Nintendo gives its phone reps the latitude to use common sense. Last month a Nintendo customer, Saska, wrote about her broken Wii console. When she called for support, the rep discovered that Saska lived near the company’s Seattle headquarters. Without checking with her manager she invited Saska to bring the broken unit in to the office and have it fixed while she waited rather than deal with shipping it back in through official channels. She had her Wii fixed in less than an hour. Saska’s blog post about her amazing experience was Digged, influencing thousands of present and future Nintendo customers.
So here’s the big idea that we see over and over–great service turns customers into evangelists, and the Internet magnifies their enthusiasm.
Now here’s the prescription: to create great service, companies are LETTING GO of control, LETTING GO of fear of embarrassment, LETTING GO of perfection. Relaxing these things gives customers the opportunity to help companies in amazing ways, as their passions feed back into the products and services they use. It allows companies to be real instead of defensive when things go wrong. It transforms customer service from a cost to be controlled into the most meaningful, viral, cost-effective marketing imaginable.
[This is a pimped out version of my introduction to my South by Southwest Interactive panel, Customer Service is the New Marketing. Over the next several days I will post case studies based on the customer service secrets of my fellow panelists from Zappos, 30Boxes and Flickr]. Thanks to Union Square Ventures for the phrase of which this panel and post takes its name.

8 Comments
Holy crap, you just said everything I’ve been thinking (and writing) about lately in a beautiful expose. This needs to become a manifesto.
I couldn’t agree more.
Stepping back from my consumerist experiences, I’ve increasingly found that the overriding element which will influence my purchasing decisions, and future loyalty, is the level of customer service I receive.
Whether that is a separate issue to marketing is an interesting debate, very well put forward here - Thanks for saving us all, one company at a time! :)
P.S.
If anyone needs proof of how important this can be, and how it can benefit all parties, check out the book I’m reading right now called “The Starbucks Experience” by Joseph Michelli.
Wow, great post! Very good point over all.
One point of clarity though… Apple’s discussion boards have had a major hit to the spirit of the boards as well as the effectiveness of the content when they let go their paid staff. I still don’t understand that foolishness.

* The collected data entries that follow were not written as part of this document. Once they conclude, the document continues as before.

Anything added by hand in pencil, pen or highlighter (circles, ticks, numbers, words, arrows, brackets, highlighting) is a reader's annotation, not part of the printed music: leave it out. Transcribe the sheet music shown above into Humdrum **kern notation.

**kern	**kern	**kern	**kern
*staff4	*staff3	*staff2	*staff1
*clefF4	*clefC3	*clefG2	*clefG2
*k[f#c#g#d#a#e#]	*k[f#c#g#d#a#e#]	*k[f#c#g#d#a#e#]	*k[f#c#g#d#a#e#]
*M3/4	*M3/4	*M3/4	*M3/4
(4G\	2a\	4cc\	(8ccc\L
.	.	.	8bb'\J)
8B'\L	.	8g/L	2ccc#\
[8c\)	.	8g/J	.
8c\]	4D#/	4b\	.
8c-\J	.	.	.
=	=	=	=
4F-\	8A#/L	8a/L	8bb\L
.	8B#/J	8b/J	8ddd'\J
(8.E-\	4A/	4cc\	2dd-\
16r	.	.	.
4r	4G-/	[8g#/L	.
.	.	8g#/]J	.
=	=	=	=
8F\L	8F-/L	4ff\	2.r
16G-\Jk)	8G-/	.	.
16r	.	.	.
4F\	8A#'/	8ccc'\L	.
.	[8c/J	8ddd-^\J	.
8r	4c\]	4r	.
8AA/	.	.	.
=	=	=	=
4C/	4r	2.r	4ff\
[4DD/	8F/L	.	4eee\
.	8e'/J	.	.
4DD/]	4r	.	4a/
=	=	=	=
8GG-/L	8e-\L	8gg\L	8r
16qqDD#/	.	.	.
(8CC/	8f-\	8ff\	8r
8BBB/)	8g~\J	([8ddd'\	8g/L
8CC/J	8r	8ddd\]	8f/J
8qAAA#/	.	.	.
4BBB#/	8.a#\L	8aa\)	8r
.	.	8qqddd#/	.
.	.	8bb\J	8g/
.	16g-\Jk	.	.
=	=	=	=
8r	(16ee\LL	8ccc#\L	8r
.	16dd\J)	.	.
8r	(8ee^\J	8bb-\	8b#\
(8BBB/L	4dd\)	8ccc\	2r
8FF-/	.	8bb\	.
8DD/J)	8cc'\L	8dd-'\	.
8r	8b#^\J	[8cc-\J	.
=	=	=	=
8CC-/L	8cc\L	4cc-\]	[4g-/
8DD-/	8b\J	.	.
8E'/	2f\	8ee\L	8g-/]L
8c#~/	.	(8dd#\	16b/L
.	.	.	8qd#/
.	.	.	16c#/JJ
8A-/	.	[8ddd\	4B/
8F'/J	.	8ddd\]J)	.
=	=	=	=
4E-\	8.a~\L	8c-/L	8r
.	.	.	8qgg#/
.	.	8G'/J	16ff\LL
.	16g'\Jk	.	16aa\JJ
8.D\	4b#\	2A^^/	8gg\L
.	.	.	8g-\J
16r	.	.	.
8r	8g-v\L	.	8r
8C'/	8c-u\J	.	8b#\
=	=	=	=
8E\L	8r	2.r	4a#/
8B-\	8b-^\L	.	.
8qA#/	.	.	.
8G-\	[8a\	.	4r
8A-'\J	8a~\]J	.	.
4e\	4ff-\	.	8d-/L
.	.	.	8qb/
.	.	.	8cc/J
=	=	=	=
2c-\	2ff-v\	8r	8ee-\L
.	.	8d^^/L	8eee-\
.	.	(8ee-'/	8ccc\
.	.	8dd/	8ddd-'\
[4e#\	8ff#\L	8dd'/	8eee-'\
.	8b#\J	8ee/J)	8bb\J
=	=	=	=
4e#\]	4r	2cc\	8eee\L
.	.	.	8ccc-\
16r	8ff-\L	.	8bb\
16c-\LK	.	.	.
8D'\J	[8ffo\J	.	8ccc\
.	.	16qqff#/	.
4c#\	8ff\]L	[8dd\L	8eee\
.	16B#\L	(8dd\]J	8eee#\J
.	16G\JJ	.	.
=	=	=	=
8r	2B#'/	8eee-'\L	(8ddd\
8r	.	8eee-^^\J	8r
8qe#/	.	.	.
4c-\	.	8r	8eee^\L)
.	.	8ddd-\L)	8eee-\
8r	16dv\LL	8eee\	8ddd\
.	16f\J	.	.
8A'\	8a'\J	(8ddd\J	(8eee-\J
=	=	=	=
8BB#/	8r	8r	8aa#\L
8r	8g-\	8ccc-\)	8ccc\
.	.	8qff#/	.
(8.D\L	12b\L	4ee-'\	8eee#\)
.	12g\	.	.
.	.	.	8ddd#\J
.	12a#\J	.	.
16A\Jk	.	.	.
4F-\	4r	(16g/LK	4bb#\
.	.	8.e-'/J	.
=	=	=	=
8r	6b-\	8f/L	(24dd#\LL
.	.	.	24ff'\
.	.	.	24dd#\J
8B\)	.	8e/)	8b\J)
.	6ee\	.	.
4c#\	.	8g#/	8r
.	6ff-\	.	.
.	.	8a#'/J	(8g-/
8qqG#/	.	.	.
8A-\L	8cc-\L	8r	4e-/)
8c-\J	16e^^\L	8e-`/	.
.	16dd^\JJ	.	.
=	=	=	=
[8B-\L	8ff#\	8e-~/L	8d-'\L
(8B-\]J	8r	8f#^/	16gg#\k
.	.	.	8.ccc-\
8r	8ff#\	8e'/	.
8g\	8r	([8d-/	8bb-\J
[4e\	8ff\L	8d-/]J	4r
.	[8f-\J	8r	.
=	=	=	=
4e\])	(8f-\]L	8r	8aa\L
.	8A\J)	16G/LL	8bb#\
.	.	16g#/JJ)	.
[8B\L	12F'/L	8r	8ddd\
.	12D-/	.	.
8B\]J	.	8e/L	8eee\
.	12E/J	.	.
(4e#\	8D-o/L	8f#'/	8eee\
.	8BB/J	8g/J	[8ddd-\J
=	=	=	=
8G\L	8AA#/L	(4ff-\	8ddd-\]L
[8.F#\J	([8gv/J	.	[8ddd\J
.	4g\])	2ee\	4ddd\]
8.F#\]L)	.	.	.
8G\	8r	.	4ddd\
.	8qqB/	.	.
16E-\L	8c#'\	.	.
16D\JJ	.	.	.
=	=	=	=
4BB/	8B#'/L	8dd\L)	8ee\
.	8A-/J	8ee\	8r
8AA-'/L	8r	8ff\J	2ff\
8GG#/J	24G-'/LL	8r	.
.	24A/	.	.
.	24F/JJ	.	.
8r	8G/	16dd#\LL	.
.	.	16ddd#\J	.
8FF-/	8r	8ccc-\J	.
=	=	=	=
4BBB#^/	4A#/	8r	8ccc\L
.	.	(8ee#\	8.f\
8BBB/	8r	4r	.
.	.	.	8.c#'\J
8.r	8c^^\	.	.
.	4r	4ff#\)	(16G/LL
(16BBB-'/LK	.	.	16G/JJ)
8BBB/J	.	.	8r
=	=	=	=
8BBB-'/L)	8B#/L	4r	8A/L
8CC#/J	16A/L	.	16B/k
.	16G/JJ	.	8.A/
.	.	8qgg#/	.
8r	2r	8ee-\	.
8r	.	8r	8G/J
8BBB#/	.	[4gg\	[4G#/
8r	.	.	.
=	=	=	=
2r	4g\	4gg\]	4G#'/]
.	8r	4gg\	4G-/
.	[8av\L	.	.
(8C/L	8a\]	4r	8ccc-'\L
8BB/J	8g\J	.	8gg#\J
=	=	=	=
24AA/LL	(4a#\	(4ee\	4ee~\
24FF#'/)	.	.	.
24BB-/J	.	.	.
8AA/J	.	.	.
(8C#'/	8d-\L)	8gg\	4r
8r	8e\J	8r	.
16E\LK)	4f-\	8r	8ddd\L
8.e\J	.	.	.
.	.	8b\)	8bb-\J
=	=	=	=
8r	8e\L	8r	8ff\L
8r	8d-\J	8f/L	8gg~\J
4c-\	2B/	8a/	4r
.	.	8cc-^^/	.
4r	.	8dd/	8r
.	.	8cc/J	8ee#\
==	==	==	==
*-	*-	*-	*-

Fine post… Actually very ethical in its essense… And still I think that marketing is a little bit “sexy” by itself. You seduce you customer - and then you forget about him…
Why are the customers always right?????
Anyone in the customer saevice side knows and understands what I am talking about!!!!!!!!!! You try to make everyone happy and what happens you get a written warning and your job is on the line due to one disgruntled guest. Customers from Hell!!!!!!!!!!!!!!!!!!!!
Customer service has always been the best form of marketing because as a business owner you are dealing with human beings. You make those human beings happy and they do on to promote your business through the best form of advertising possible: Word of Mouth
Fine post… Actually very ethical in its essense… And still I think that marketing is a little bit “sexy” by itself. You seduce you customer - and then you forget about him…
It is interesting to see how many companies skimp on the customer service side. Now that our economy is down, people are very conscious of where they spend their dollar. With so many choices they can easily take their money elsewhere. I recently read a customer service book that was all about getting back to the basics and making loyal attachments with customers. I have found it to be extremely useful.